Dans tous les cas, on évalue la quantité de points exigée par les différentes institutions financières en échange de notre cadeau de rêve. Par exemple, dépenser un dollar avec notre carte de crédit nous rapporte un point au Mouvement des caisses Desjardins, à la Banque Laurentienne et à la Banque Scotia. Mais, dans leurs catalogues respectifs, un four grille-pain vaut 170 points, 17 400 points et 21 500 points! Pour savoir si un programme de récompense en vaut la peine, «on compare les frais et les intérêts payés à la valeur des cadeaux ou des rabais reçus», conseille Véronique Milot. Si on préfère les voyages, on vérifie aussi si nos points donnent droit à des vols avec n'importe quelle compagnie aérienne et si on peut partir quand bon nous semble.

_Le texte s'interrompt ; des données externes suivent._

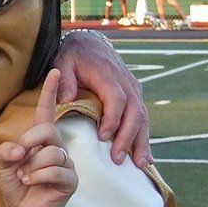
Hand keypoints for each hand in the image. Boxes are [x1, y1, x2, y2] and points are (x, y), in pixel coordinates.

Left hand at [0, 71, 77, 206]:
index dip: (50, 92)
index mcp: (41, 139)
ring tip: (24, 177)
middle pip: (47, 130)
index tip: (55, 70)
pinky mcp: (71, 179)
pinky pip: (56, 170)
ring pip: (51, 153)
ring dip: (30, 167)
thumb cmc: (16, 186)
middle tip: (18, 159)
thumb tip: (20, 149)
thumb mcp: (4, 165)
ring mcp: (66, 163)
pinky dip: (37, 177)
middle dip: (29, 142)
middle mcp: (57, 147)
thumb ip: (6, 152)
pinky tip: (31, 182)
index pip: (47, 111)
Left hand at [51, 31, 150, 166]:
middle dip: (128, 137)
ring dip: (141, 141)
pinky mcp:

Mais attention de ne pas choisir pas une carte de crédit seulement pour son programme de récompense. «On regarde aussi son taux d'intérêt, ses frais annuels et sa limite de crédit», dit Johanne Arnould. Être «accro» à un programme de récompense a des effets pervers, ajoute-t-elle: «On est parfois tentée de dépenser quelques dollars de plus seulement pour obtenir les points qui nous manquent pour recevoir un cadeau ou un voyage.»
Les frais annuels
Plusieurs cartes standard, Or et Platine sont accessibles sans frais annuels. Quand ce n'est pas le cas, les cartes standard coûtent généralement de 15 $ à 35 $ et les cartes Or et Platine, de 50 $ à 100 $. En règle générale, plus une carte est dispendieuse, plus elle inclut d'avantages. À chacune de voir si ceux-ci valent leur pesant d'or!
Vaut-il mieux faire affaire avec sa banque?
Oui, répond Danielle Coutlée. «S'il y a un problème quelconque avec notre carte - par exemple, elle est bloquée alors qu'on a payé notre solde et qu'il y a des fonds dans notre compte -, notre banque pourra faire un virement ou nous télégraphier l'argent parce qu'elle a accès aux comptes», dit-elle. Par ailleurs, demander une carte de crédit à l'institution bancaire où on a déjà un compte bancaire et une hypothèque est une preuve de notre loyauté. Résultat, «ce sera plus facile de négocier de meilleures conditions pour l'ensemble de nos produits financiers», dit Caroline Lavallée, directrice principale Solutions Mastercard à la Banque Nationale du Canada. Enfin, nos finances se gèrent plus facilement quand on voit tous nos comptes et transactions sur un seul site Internet - celui de notre banque.
Par contre, placer tous nos oeufs dans le même panier peut nous jouer des tours si on ne paie pas toujours le minimum requis. Dans ces cas-là, «les institutions financières effectuent parfois des paiements de compensation: elles vont piger dans le compte bancaire d'un client pour régler une partie du solde de sa carte», dit Édith St-Hilaire. Certes, cela est rare. Mais ça chamboule un budget!
Un outil pratico-pratique
L'Agence de la consommation en matière financière du Canada (ACFC) offre un outil interactif et gratuit qui nous aide à choisir la bonne carte de crédit. Il suffit d'inscrire notre province de résidence, de préciser si on accepterait de payer des frais annuels et de choisir le type de récompense qu'on aimerait recevoir. On nous propose alors toutes les cartes qui offrent ces caractéristiques.